WORK REQUIRED: Please tally every line in the listing below where the word "Association" appears, then give the number and nothing more.

RECORD SET:
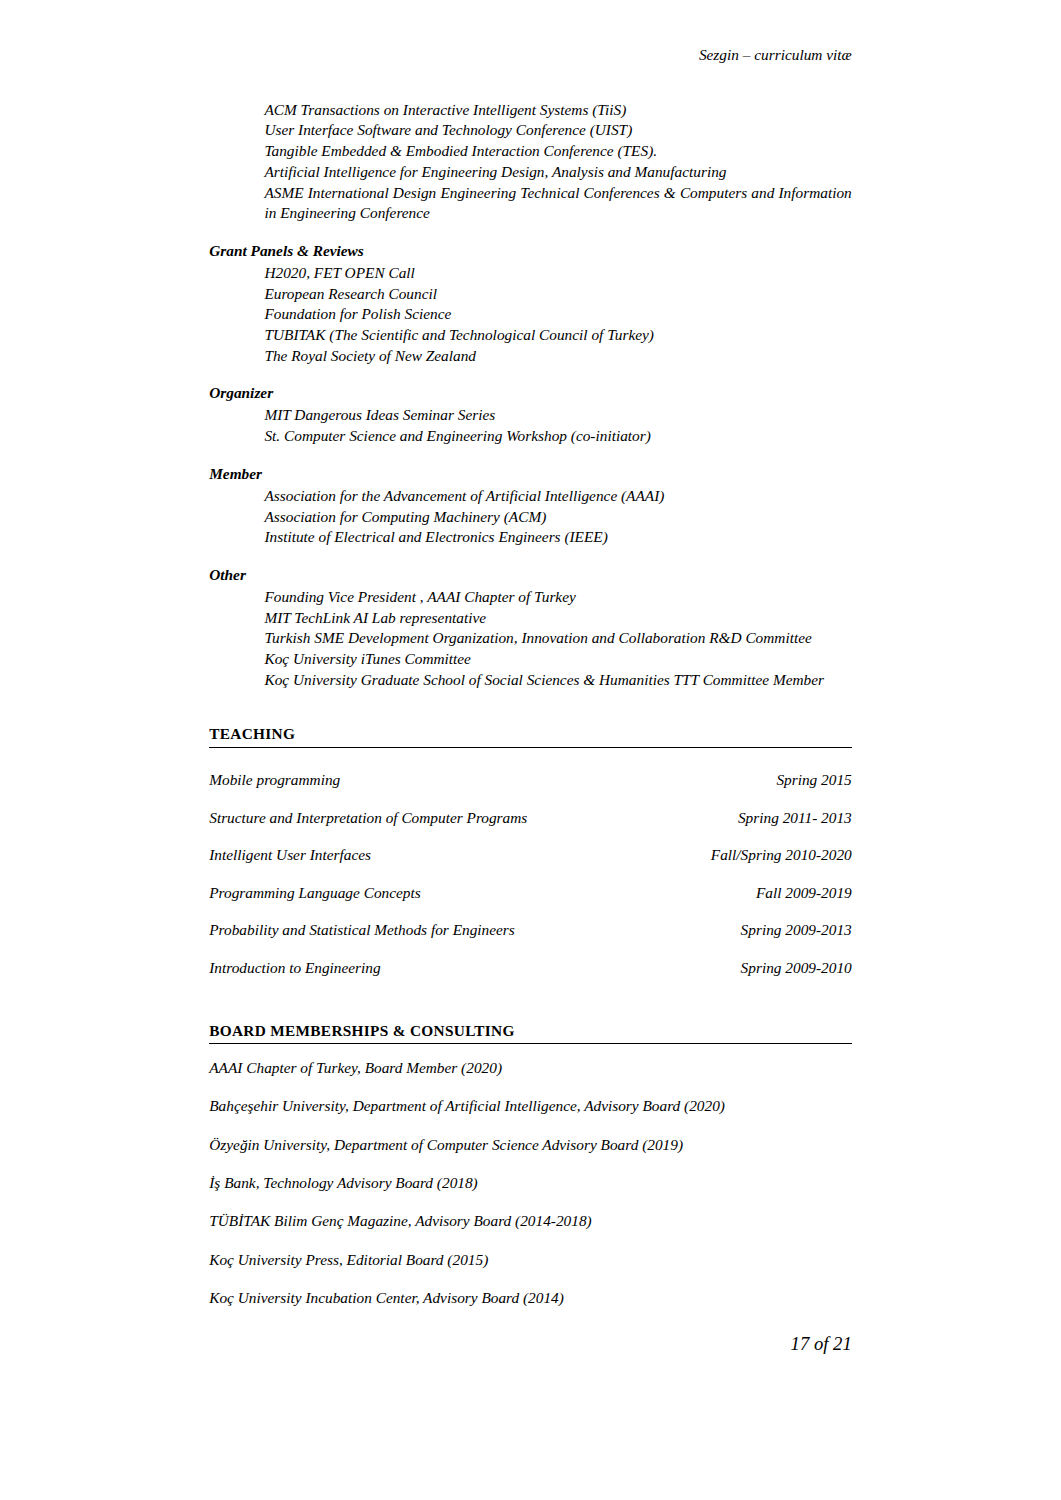Sezgin – curriculum vitæ
ACM Transactions on Interactive Intelligent Systems (TiiS)
User Interface Software and Technology Conference (UIST)
Tangible Embedded & Embodied Interaction Conference (TES).
Artificial Intelligence for Engineering Design, Analysis and Manufacturing
ASME International Design Engineering Technical Conferences & Computers and Information in Engineering Conference
Grant Panels & Reviews
H2020, FET OPEN Call
European Research Council
Foundation for Polish Science
TUBITAK (The Scientific and Technological Council of Turkey)
The Royal Society of New Zealand
Organizer
MIT Dangerous Ideas Seminar Series
St. Computer Science and Engineering Workshop (co-initiator)
Member
Association for the Advancement of Artificial Intelligence (AAAI)
Association for Computing Machinery (ACM)
Institute of Electrical and Electronics Engineers (IEEE)
Other
Founding Vice President , AAAI Chapter of Turkey
MIT TechLink AI Lab representative
Turkish SME Development Organization, Innovation and Collaboration R&D Committee
Koç University iTunes Committee
Koç University Graduate School of Social Sciences & Humanities TTT Committee Member
Teaching
| Mobile programming | Spring 2015 |
| Structure and Interpretation of Computer Programs | Spring 2011- 2013 |
| Intelligent User Interfaces | Fall/Spring 2010-2020 |
| Programming Language Concepts | Fall 2009-2019 |
| Probability and Statistical Methods for Engineers | Spring 2009-2013 |
| Introduction to Engineering | Spring 2009-2010 |
Board Memberships & Consulting
AAAI Chapter of Turkey, Board Member (2020)
Bahçeşehir University, Department of Artificial Intelligence, Advisory Board (2020)
Özyeğin University, Department of Computer Science Advisory Board (2019)
İş Bank, Technology Advisory Board (2018)
TÜBİTAK Bilim Genç Magazine, Advisory Board (2014-2018)
Koç University Press, Editorial Board (2015)
Koç University Incubation Center, Advisory Board (2014)
17 of 21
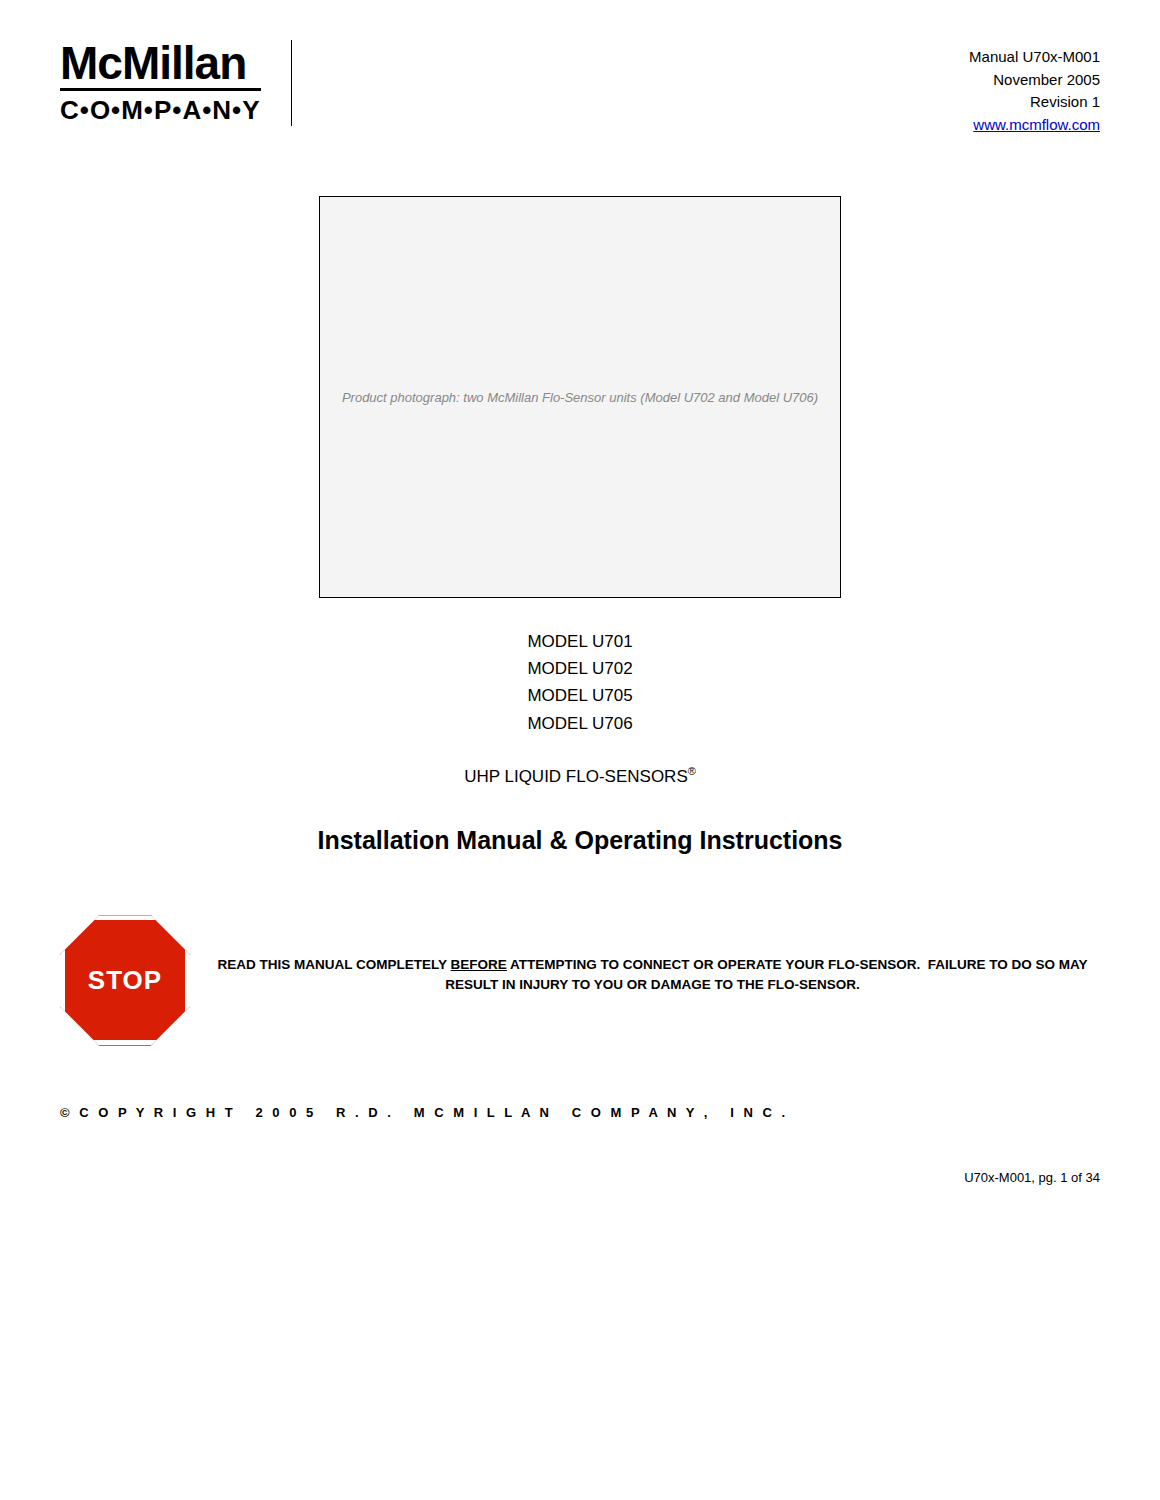McMillan
C•O•M•P•A•N•Y
Manual U70x-M001
November 2005
Revision 1
www.mcmflow.com
Product photograph: two McMillan Flo-Sensor units (Model U702 and Model U706)
MODEL U701
MODEL U702
MODEL U705
MODEL U706
UHP LIQUID FLO-SENSORS®
Installation Manual & Operating Instructions
STOP
READ THIS MANUAL COMPLETELY BEFORE ATTEMPTING TO CONNECT OR OPERATE YOUR FLO-SENSOR. FAILURE TO DO SO MAY RESULT IN INJURY TO YOU OR DAMAGE TO THE FLO-SENSOR.
© C O P Y R I G H T 2 0 0 5 R . D . M C M I L L A N C O M P A N Y , I N C .
U70x-M001, pg. 1 of 34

SOLUTION: 2